What is being asked
Each entry below is to be copied verbatim, with no line missing.

:::::

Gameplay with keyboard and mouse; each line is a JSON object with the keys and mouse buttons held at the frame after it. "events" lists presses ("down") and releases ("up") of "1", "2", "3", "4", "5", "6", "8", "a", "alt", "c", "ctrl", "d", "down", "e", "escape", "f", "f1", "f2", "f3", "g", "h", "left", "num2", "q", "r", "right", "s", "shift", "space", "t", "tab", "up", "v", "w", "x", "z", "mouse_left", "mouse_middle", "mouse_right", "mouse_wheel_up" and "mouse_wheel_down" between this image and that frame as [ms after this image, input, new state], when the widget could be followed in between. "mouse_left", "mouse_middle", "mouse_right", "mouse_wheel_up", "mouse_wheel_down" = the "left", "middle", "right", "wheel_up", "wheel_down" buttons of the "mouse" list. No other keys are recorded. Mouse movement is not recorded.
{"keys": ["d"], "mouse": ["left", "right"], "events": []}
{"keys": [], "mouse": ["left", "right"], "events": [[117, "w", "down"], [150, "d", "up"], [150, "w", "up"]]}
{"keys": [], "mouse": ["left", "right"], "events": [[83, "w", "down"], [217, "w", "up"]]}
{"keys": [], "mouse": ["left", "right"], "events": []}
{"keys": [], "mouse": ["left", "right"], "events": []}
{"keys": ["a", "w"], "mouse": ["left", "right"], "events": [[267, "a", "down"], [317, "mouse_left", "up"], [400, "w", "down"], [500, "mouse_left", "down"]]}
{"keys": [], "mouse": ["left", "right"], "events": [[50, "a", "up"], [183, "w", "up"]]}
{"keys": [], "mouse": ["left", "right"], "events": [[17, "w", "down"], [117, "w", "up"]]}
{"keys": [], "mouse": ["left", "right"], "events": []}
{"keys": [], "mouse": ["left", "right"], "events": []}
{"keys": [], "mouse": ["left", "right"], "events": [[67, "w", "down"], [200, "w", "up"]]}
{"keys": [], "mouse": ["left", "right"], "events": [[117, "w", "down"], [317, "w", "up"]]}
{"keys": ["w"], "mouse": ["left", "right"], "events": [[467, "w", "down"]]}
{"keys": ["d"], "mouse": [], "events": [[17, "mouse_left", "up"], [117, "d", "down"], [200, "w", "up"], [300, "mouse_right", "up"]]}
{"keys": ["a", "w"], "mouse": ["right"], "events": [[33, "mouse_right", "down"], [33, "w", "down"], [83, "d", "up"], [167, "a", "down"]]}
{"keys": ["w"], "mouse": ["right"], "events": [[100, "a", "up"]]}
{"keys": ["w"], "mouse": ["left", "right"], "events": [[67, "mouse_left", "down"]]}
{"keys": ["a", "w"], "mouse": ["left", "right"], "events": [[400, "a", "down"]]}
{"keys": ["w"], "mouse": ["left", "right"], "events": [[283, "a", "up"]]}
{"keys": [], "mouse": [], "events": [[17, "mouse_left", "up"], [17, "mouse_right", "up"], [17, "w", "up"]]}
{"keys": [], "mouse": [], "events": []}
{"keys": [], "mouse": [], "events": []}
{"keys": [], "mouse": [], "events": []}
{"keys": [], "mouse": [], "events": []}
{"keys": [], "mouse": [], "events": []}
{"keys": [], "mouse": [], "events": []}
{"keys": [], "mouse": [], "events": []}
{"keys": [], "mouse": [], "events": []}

:::::

Output of the task
Gameplay with keyboard and mouse; each line is a JSON object with the keys and mouse buttons held at the frame after it. "events" lists presses ("down") and releases ("up") of "1", "2", "3", "4", "5", "6", "8", "a", "alt", "c", "ctrl", "d", "down", "e", "escape", "f", "f1", "f2", "f3", "g", "h", "left", "num2", "q", "r", "right", "s", "shift", "space", "t", "tab", "up", "v", "w", "x", "z", "mouse_left", "mouse_middle", "mouse_right", "mouse_wheel_up" and "mouse_wheel_down" between this image and that frame as [ms after this image, input, new state], when the widget could be followed in between. "mouse_left", "mouse_middle", "mouse_right", "mouse_wheel_up", "mouse_wheel_down" = the "left", "middle", "right", "wheel_up", "wheel_down" buttons of the "mouse" list. No other keys are recorded. Mouse movement is not recorded.
{"keys": ["d"], "mouse": ["left", "right"], "events": []}
{"keys": [], "mouse": ["left", "right"], "events": [[117, "w", "down"], [150, "d", "up"], [150, "w", "up"]]}
{"keys": [], "mouse": ["left", "right"], "events": [[83, "w", "down"], [217, "w", "up"]]}
{"keys": [], "mouse": ["left", "right"], "events": []}
{"keys": [], "mouse": ["left", "right"], "events": []}
{"keys": ["a", "w"], "mouse": ["left", "right"], "events": [[267, "a", "down"], [317, "mouse_left", "up"], [400, "w", "down"], [500, "mouse_left", "down"]]}
{"keys": [], "mouse": ["left", "right"], "events": [[50, "a", "up"], [183, "w", "up"]]}
{"keys": [], "mouse": ["left", "right"], "events": [[17, "w", "down"], [117, "w", "up"]]}
{"keys": [], "mouse": ["left", "right"], "events": []}
{"keys": [], "mouse": ["left", "right"], "events": []}
{"keys": [], "mouse": ["left", "right"], "events": [[67, "w", "down"], [200, "w", "up"]]}
{"keys": [], "mouse": ["left", "right"], "events": [[117, "w", "down"], [317, "w", "up"]]}
{"keys": ["w"], "mouse": ["left", "right"], "events": [[467, "w", "down"]]}
{"keys": ["d"], "mouse": [], "events": [[17, "mouse_left", "up"], [117, "d", "down"], [200, "w", "up"], [300, "mouse_right", "up"]]}
{"keys": ["a", "w"], "mouse": ["right"], "events": [[33, "mouse_right", "down"], [33, "w", "down"], [83, "d", "up"], [167, "a", "down"]]}
{"keys": ["w"], "mouse": ["right"], "events": [[100, "a", "up"]]}
{"keys": ["w"], "mouse": ["left", "right"], "events": [[67, "mouse_left", "down"]]}
{"keys": ["a", "w"], "mouse": ["left", "right"], "events": [[400, "a", "down"]]}
{"keys": ["w"], "mouse": ["left", "right"], "events": [[283, "a", "up"]]}
{"keys": [], "mouse": [], "events": [[17, "mouse_left", "up"], [17, "mouse_right", "up"], [17, "w", "up"]]}
{"keys": [], "mouse": [], "events": []}
{"keys": [], "mouse": [], "events": []}
{"keys": [], "mouse": [], "events": []}
{"keys": [], "mouse": [], "events": []}
{"keys": [], "mouse": [], "events": []}
{"keys": [], "mouse": [], "events": []}
{"keys": [], "mouse": [], "events": []}
{"keys": [], "mouse": [], "events": []}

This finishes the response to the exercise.